What compelled Judge Napolitano to write a Washington Times op-ed on the Libyan weapons trafficking was presidential wannabe Hillary Clinton’s testimony under oath in front of the House Select Committee on Benghazi on Oct. 22, 2015. It was more than three years after the terrorist attack on the U.S. diplomatic mission in Benghazi, Libya, and yet the truth about the attack and the actions by Obama, Clinton and others remains shrouded in mystery.
“To pursue her goal of a ‘democratic’ government there, Clinton, along with Obama and a dozen or so members of Congress from both houses and both political parties, decided she should break the law by permitting U.S. arms dealers to violate the U.N. arms embargo and arm Libyan rebels whom she hoped would one day run the new government,” Napolitano wrote.
“So she exercised her authority as secretary of state to authorize the shipment of American-made arms to Qatar, a country beholden to the Muslim Brotherhood and friendly to the Libyan rebels and a country the U.S. had no business arming—unless the purpose of doing so was for the arms to be transferred to the rebels,” said the former Bergen County, New Jersey, judge.
According to Napolitano, memorandums recovered from the burnt out consulate-turned-crime scene in Benghazi provided evidence to substantiate his assertions. The Washington Times succeeded in obtaining copies of those documents which provide evidence that the American diplomats stationed there were keeping track of numerous potential U.S.-sanctioned weapons shipments aimed at arming our allies with the Transitional National Council, the Libyan organization seeking to overthrow Col. Moammar Gadhafi, the Arab nation’s dictator, and set up a democratically elected government based in Tripoli.
Federal court documents obtained by the Fox News Channel, where Judge Napolitano serves as a legal and judicial analyst, describe several arms sales to Libyan rebels — some of whom were radical Islamists — that occurred during Clinton’s tenure as Secretary of State.
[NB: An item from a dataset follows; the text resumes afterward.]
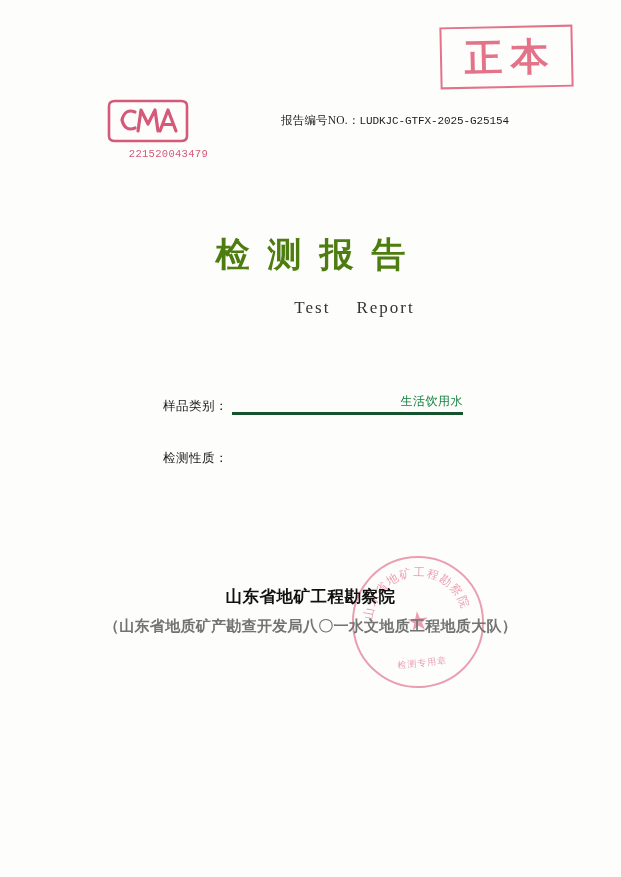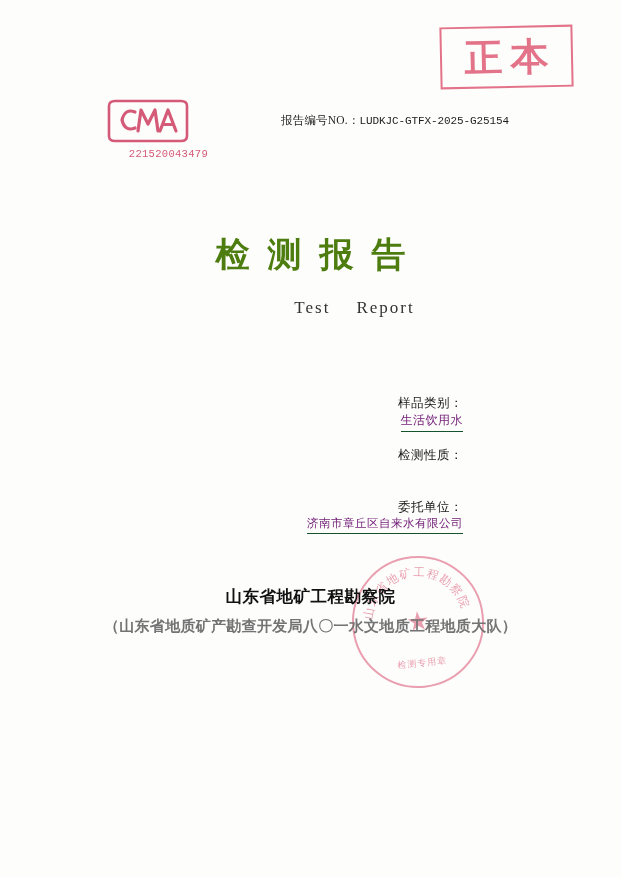"样品类别：" .field-row { flex-direction: column -> none }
Napolitano’s op-ed also quotes a non-partisan, career CIA officer David Manners who in a sworn declaration to the District Court of Arizona on May 5, 2015, said: “It was then, and remains now, my opinion that the United States did participate, directly or indirectly, in the supply of weapons to the Libyan Transitional National Council,”
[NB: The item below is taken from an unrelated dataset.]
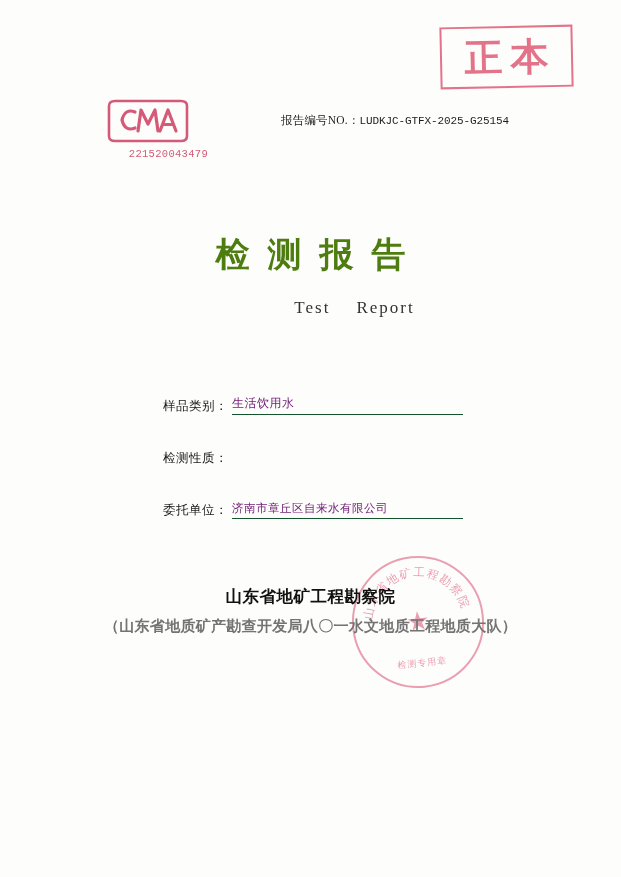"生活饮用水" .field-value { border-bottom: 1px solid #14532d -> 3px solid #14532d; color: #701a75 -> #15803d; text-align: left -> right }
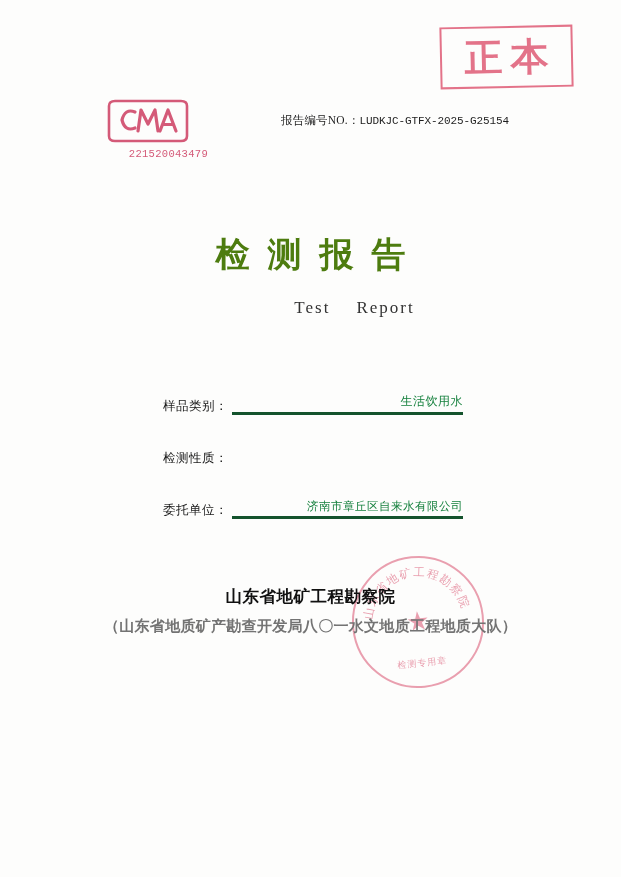"委托单位：" div.field-row { html: <div> <div>委托单位：</div> <div>济南市章丘区自来水有限公司</div> </div> -> none }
Manners’ testimony was part of a grand jury investigation into American defense contractor Marc Turi and his company Turi Defense Group, another entity licensed by Hillary Clinton’s State Department underlings that allowed Turo to sell and transport weapons worldwide.
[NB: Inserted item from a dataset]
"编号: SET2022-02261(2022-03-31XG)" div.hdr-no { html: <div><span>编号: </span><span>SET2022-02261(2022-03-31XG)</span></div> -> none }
The investigation was focused on both the source and user of weapons that were entering Libya in 2011 in the midst of the collapse of the Gadhafi dictatorship, but prior to Libyan opposition groups given official recognition by the Obama administration.
Unfortunately, as happened in the gun-walking scandal, Fast and Furious, there was poor control over the weapons and the distribution of those weapons. “When this equipment landed in Libya, half went one way, and the half went the other way,” Napoltano quotes Turi as stating. “The half that went the other way is the half that ended up in Syria.”
“It is difficult to believe that the [Justice Department] prosecutors and FBI agents investigating Mrs. Clinton will not recommend that she be indicted. Inexplicably, she seems to have forgotten that they were monitoring what she said under oath to the Benghazi committee. By lying under oath and by misleading Congress, she gave that team additional areas to investigate and on which to recommend indictments,” wrote Napolitano.
“While the Clinton presidential campaign, the Democratic Party and their news media partners have been relatively successful in distracting the public from understanding the seriousness of the allegations against the former First Lady, they will have a hard time dismissing the opinions of legal scholars such as Judge Napolitano, former judge and district attorney Jeanine Pirro, and Professor Alan Dershowitz,” said former police detective and corruption investigator Taylor McMahon.